Provided entries below:
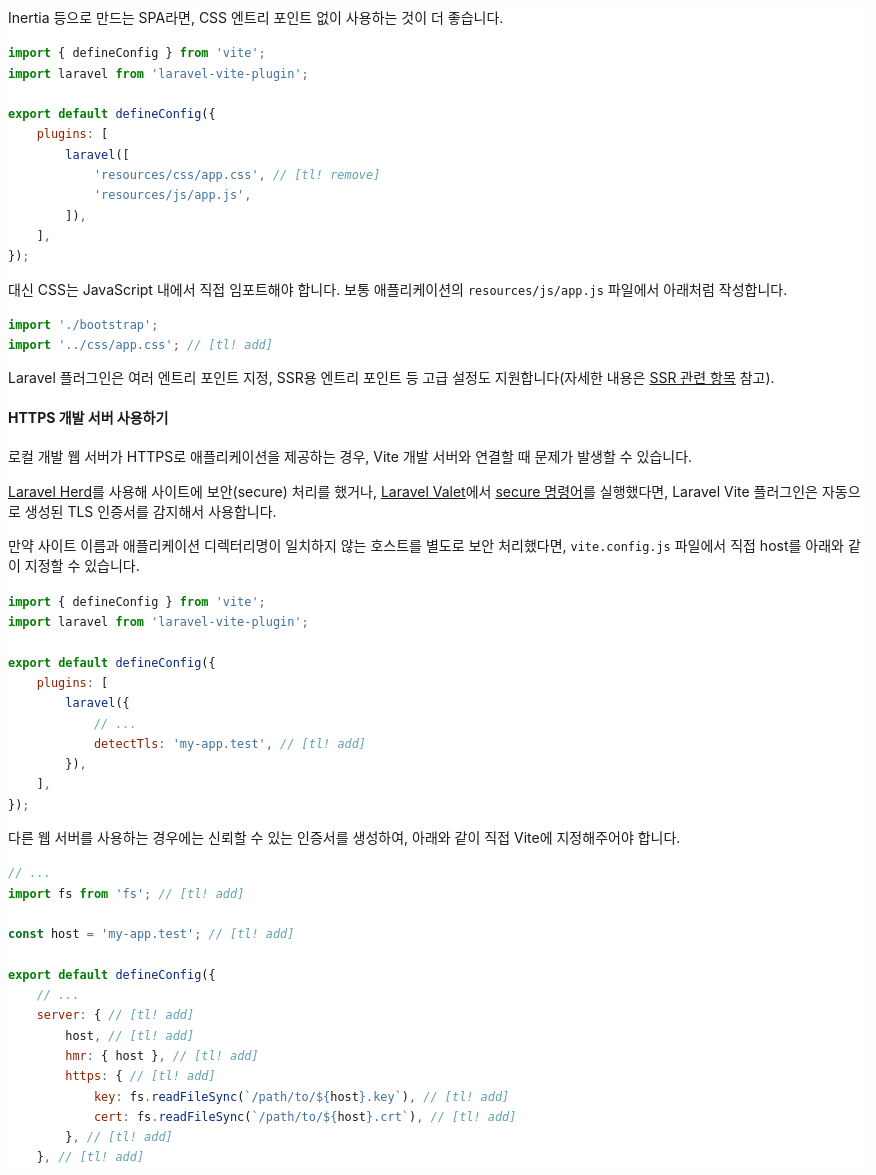 Inertia 등으로 만드는 SPA라면, CSS 엔트리 포인트 없이 사용하는 것이 더 좋습니다.

```js
import { defineConfig } from 'vite';
import laravel from 'laravel-vite-plugin';

export default defineConfig({
    plugins: [
        laravel([
            'resources/css/app.css', // [tl! remove]
            'resources/js/app.js',
        ]),
    ],
});
```

대신 CSS는 JavaScript 내에서 직접 임포트해야 합니다. 보통 애플리케이션의 `resources/js/app.js` 파일에서 아래처럼 작성합니다.

```js
import './bootstrap';
import '../css/app.css'; // [tl! add]
```

Laravel 플러그인은 여러 엔트리 포인트 지정, SSR용 엔트리 포인트 등 고급 설정도 지원합니다(자세한 내용은 [SSR 관련 항목](#ssr) 참고).

<a name="working-with-a-secure-development-server"></a>
#### HTTPS 개발 서버 사용하기

로컬 개발 웹 서버가 HTTPS로 애플리케이션을 제공하는 경우, Vite 개발 서버와 연결할 때 문제가 발생할 수 있습니다.

[Laravel Herd](https://herd.laravel.com)를 사용해 사이트에 보안(secure) 처리를 했거나, [Laravel Valet](/docs/{{version}}/valet)에서 [secure 명령어](/docs/{{version}}/valet#securing-sites)를 실행했다면, Laravel Vite 플러그인은 자동으로 생성된 TLS 인증서를 감지해서 사용합니다.

만약 사이트 이름과 애플리케이션 디렉터리명이 일치하지 않는 호스트를 별도로 보안 처리했다면, `vite.config.js` 파일에서 직접 host를 아래와 같이 지정할 수 있습니다.

```js
import { defineConfig } from 'vite';
import laravel from 'laravel-vite-plugin';

export default defineConfig({
    plugins: [
        laravel({
            // ...
            detectTls: 'my-app.test', // [tl! add]
        }),
    ],
});
```

다른 웹 서버를 사용하는 경우에는 신뢰할 수 있는 인증서를 생성하여, 아래와 같이 직접 Vite에 지정해주어야 합니다.

```js
// ...
import fs from 'fs'; // [tl! add]

const host = 'my-app.test'; // [tl! add]

export default defineConfig({
    // ...
    server: { // [tl! add]
        host, // [tl! add]
        hmr: { host }, // [tl! add]
        https: { // [tl! add]
            key: fs.readFileSync(`/path/to/${host}.key`), // [tl! add]
            cert: fs.readFileSync(`/path/to/${host}.crt`), // [tl! add]
        }, // [tl! add]
    }, // [tl! add]
```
End of Provided entries.
▶ _Aim of the exercise_
If a line of the records above includes the word "test", count it; state the final number with no other words.

▶ _Solution for this problem_
2